About this exercise => Whenever the word "Oferta" shows up in a line of the data, copy that line.

Data to examine =>

= Beginning of Section =

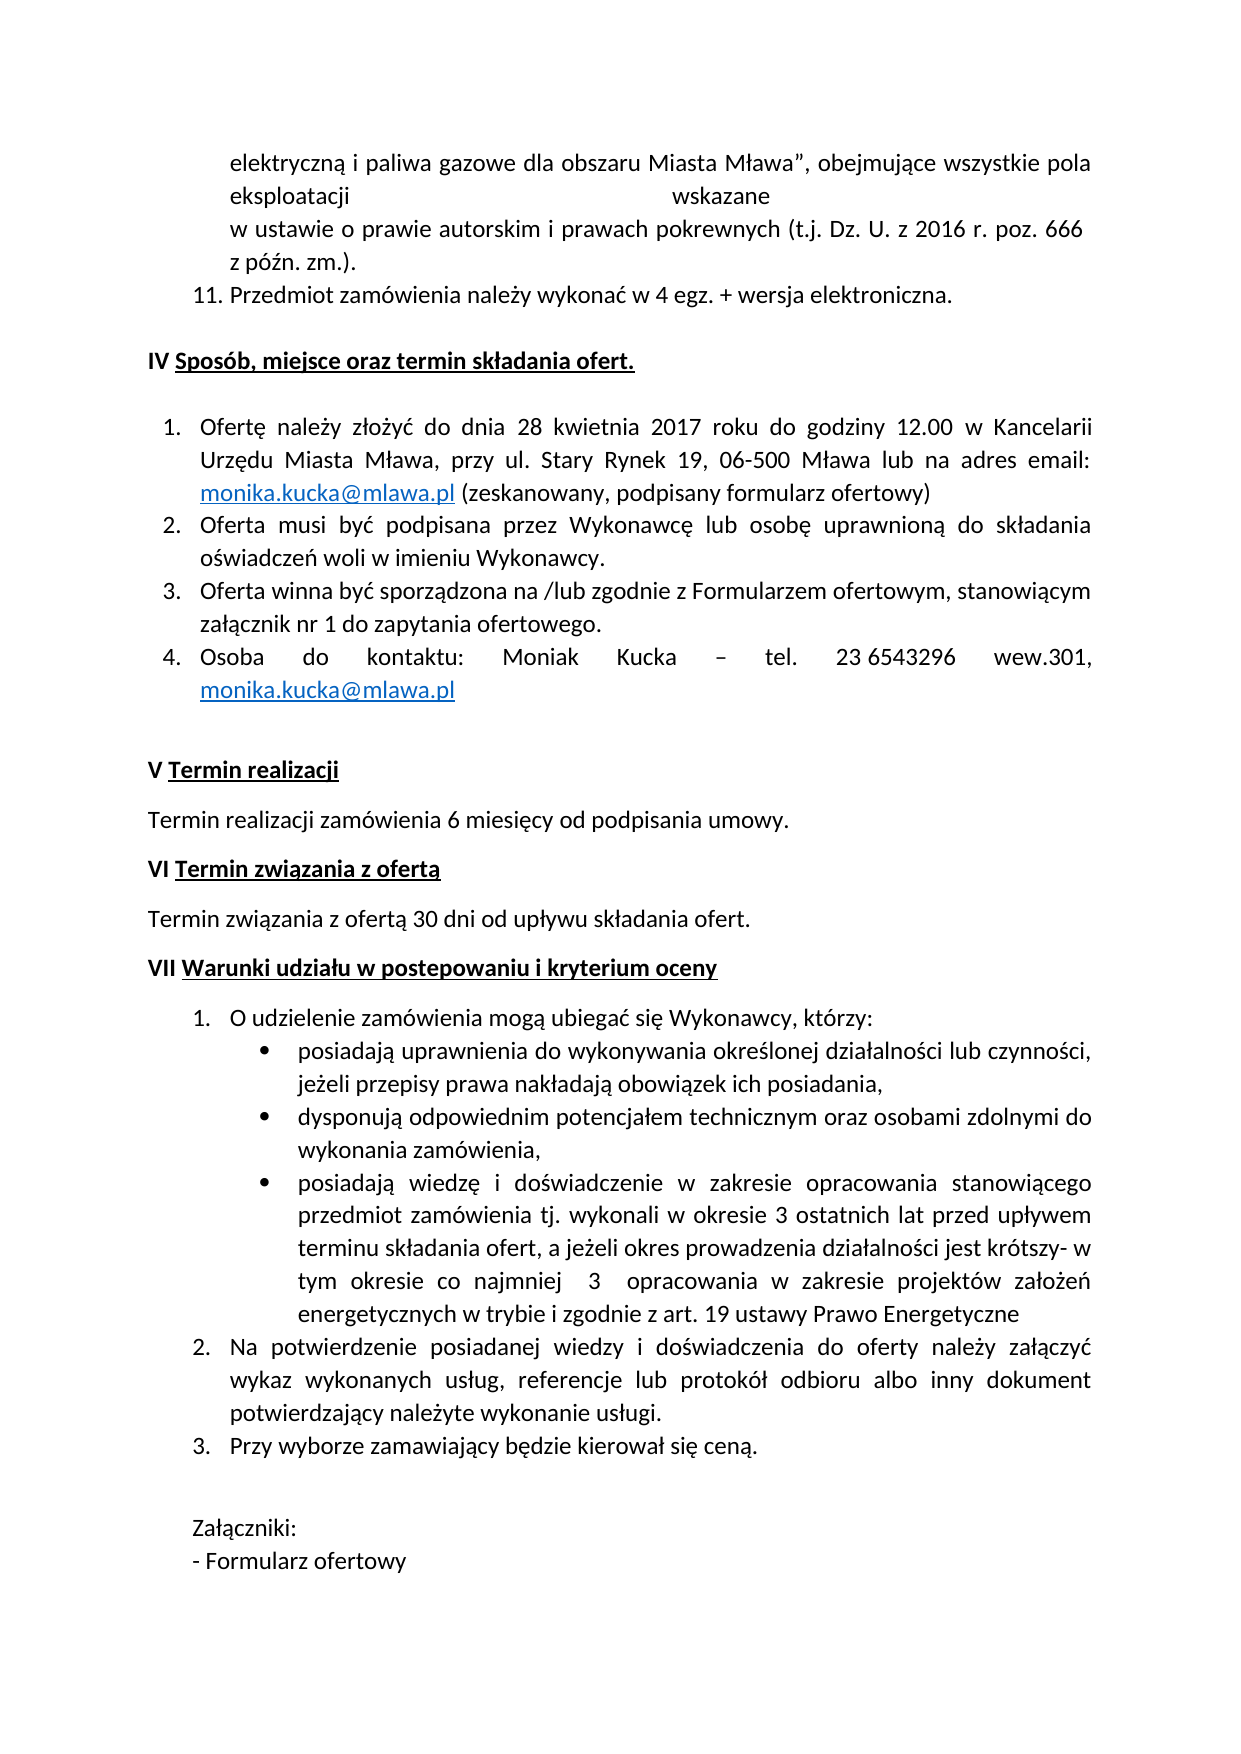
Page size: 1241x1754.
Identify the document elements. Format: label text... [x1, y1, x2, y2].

list posiadają wiedzę i doświadczenie w zakresie opracowania stanowiącego przedmiot zamówienia tj. wykonali w okresie 3 ostatnich lat przed upływem terminu składania ofert, a jeżeli okres prowadzenia działalności jest krótszy- w tym okresie co najmniej 3 opracowania w zakresie projektów założeń energetycznych w trybie i zgodnie z art. 19 ustawy Prawo Energetyczne [260, 1167, 1093, 1329]
text VII Warunki udziału w postepowaniu i kryterium oceny [148, 953, 1093, 983]
list O udzielenie zamówienia mogą ubiegać się Wykonawcy, którzy: [192, 1002, 1093, 1033]
text V Termin realizacji [148, 754, 1093, 785]
list Na potwierdzenie posiadanej wiedzy i doświadczenia do oferty należy załączyć wykaz wykonanych usług, referencje lub protokół odbioru albo inny dokument potwierdzający należyte wykonanie usługi. [192, 1331, 1093, 1428]
list Osoba do kontaktu: Moniak Kucka – tel. 23 6543296 wew.301, monika.kucka@mlawa.pl [162, 641, 1093, 705]
list Oferta winna być sporządzona na /lub zgodnie z Formularzem ofertowym, stanowiącym załącznik nr 1 do zapytania ofertowego. [162, 576, 1093, 639]
list dysponują odpowiednim potencjałem technicznym oraz osobami zdolnymi do wykonania zamówienia, [260, 1101, 1093, 1164]
list Oferta musi być podpisana przez Wykonawcę lub osobę uprawnioną do składania oświadczeń woli w imieniu Wykonawcy. [162, 510, 1093, 573]
list Przy wyborze zamawiający będzie kierował się ceną. [192, 1430, 1093, 1461]
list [192, 148, 1093, 277]
text Termin związania z ofertą 30 dni od upływu składania ofert. [148, 903, 1093, 933]
list posiadają uprawnienia do wykonywania określonej działalności lub czynności, jeżeli przepisy prawa nakładają obowiązek ich posiadania, [260, 1035, 1093, 1098]
text VI Termin związania z ofertą [148, 853, 1093, 884]
text Termin realizacji zamówienia 6 miesięcy od podpisania umowy. [148, 804, 1093, 834]
list IV Sposób, miejsce oraz termin składania ofert. [148, 345, 1093, 376]
text Załączniki: - Formularz ofertowy [192, 1513, 1093, 1576]
list Przedmiot zamówienia należy wykonać w 4 egz. + wersja elektroniczna. [192, 279, 1093, 310]
list Ofertę należy złożyć do dnia 28 kwietnia 2017 roku do godziny 12.00 w Kancelarii Urzędu Miasta Mława, przy ul. Stary Rynek 19, 06-500 Mława lub na adres email: monika.kucka@mlawa.pl (zeskanowany, podpisany formularz ofertowy) [162, 411, 1093, 507]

= End of Section =

Solution to this exercise =>
list Oferta winna być sporządzona na /lub zgodnie z Formularzem ofertowym, stanowiącym załącznik nr 1 do zapytania ofertowego. [162, 576, 1093, 639]
list Oferta musi być podpisana przez Wykonawcę lub osobę uprawnioną do składania oświadczeń woli w imieniu Wykonawcy. [162, 510, 1093, 573]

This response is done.